Greg Engel, vice chair of tax at KPMG, oversees a team of more than 10,000 tax professionals and partners across a wide range of tax disciplines, including federal, international, state, local and specialty practices. Views are the author's own.
The tax profession is on the cusp of a major transformation. Yet, a majority of C-suite executives seem to be missing opportunities to drive real value by not leveraging tax data or harnessing technology to its full potential.
This is especially evident on the heels of significant tax and climate reform brought on by the new Inflation Reduction Act (IRA), and the ongoing negotiations at the Organization for Economic Cooperation and Development (OECD) to overhaul global tax policy. These evolving changes present the perfect opportunity for companies to use their data to model and scenario plan, forecast tax rates, evaluate whether they qualify for climate credits, and prepare for potential tax audits. The failure to utilize tax data in these ways will significantly limit an organization’s ability to add value and, worse, put the organization at risk of being left behind.

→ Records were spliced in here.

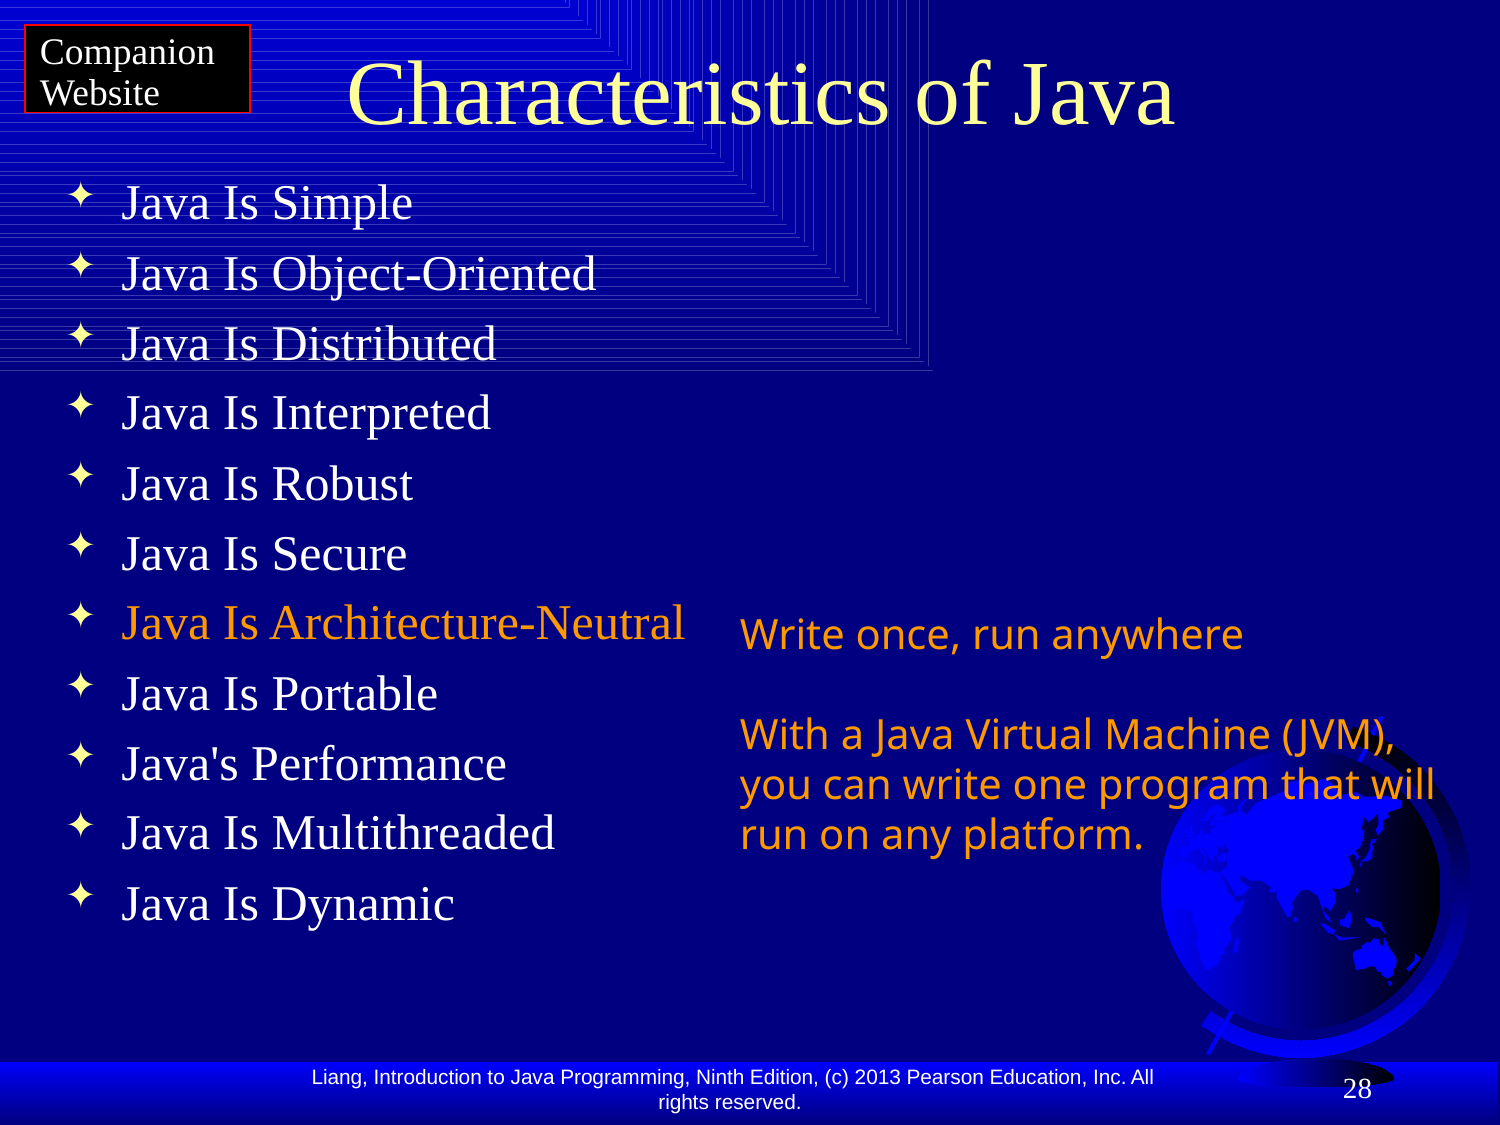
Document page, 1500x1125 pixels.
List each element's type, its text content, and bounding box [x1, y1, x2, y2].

title Characteristics of Java [112, 37, 1413, 138]
text_box Write once, run anywhere With a Java Virtual Machine (JVM), you can write one program that will run on any platform. [724, 600, 1475, 865]
slide_number 28 [1074, 1049, 1388, 1125]
text_box Companion Website [24, 24, 250, 113]
list Java Is Simple Java Is Object-Oriented Java Is Distributed Java Is Interpreted Java Is Robust Java Is Secure Java Is Architecture-Neutral Java Is Portable Java's Performance Java Is Multithreaded Java Is Dynamic [50, 162, 713, 1025]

Data: the next tax frontier
This week KPMG released the findings from its annual report, “Tax Reimagined: Perspectives from the C-suite,” which surveyed 300 C-suite executives at companies with more than $1 billion in revenue. The survey explores the changing tax profession and uncovers the ingredients necessary to successfully compete in the 21st century, such as the ability to organize, analyze and synthesize data.

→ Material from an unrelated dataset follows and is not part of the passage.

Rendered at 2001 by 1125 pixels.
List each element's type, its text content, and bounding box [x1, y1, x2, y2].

In our 2021 edition of the Tax Reimagined survey of C-suite executives, 73% of respondents admitted their organizations did not know how to use tax data in a forward-looking way. One year later, there hasn’t been consistent or sufficient progress. In 2022, while the majority of our respondents claimed to leverage tax data often to navigate critical business activities, we found that few leaders were actually doing so. For example, 52% of the respondents said they’re not using their data to scenario-plan around tax policy changes; 64% are not leveraging tax data to align with ESG strategy; and 64% are not leveraging tax data to identify tax credits. These are some examples of areas where many tax departments could lean into their tax data to bring greater value to their organizations and boost their bottom lines.
Who runs the data engine?
So why aren’t companies doing more to mine the diamonds found in tax data? A company’s data is both vast and complex, and they need tax talent with the right skills and tools in order to use that data in a meaningful way. Typically, corporate tax departments are very lean, and the return on investment (ROI) for putting additional dollars behind emerging tax technologies isn’t worth the return. This is why leaders should consider a managed services approach, working with companies who specialize in data management strategies, technology and tax.
Another solution to the problem is for leaders to identify the skills gaps that exist in-house and invest in upskilling their talent. Leaders should ask themselves whether they’re hiring and training individuals who can push the profession to modernize. Our survey found many leaders expressing difficulty in recruitment and retention, and 53% stating the recruitment of new talent with the right skill set as the primary challenge. Additionally, 70% of respondents said cloud, D&A, analytics and visualization tools are the most relevant for their tax talent to know and use. That said, we continue to see leaders preferring to hire tax experts who can learn technology rather than technologists who could learn tax.
The C-suite’s competitive edge
As tax departments and their organizations face increasing complexity and fast-evolving challenges, they must understand that tax data is both powerful and predictive. And, if harnessed correctly, that data can help leaders see around the corner and make a positive impact on the direction of the entire organization. I’m confident that the tax departments able to capitalize on the hidden gems found within their tax data will be the ones that win the race in the market.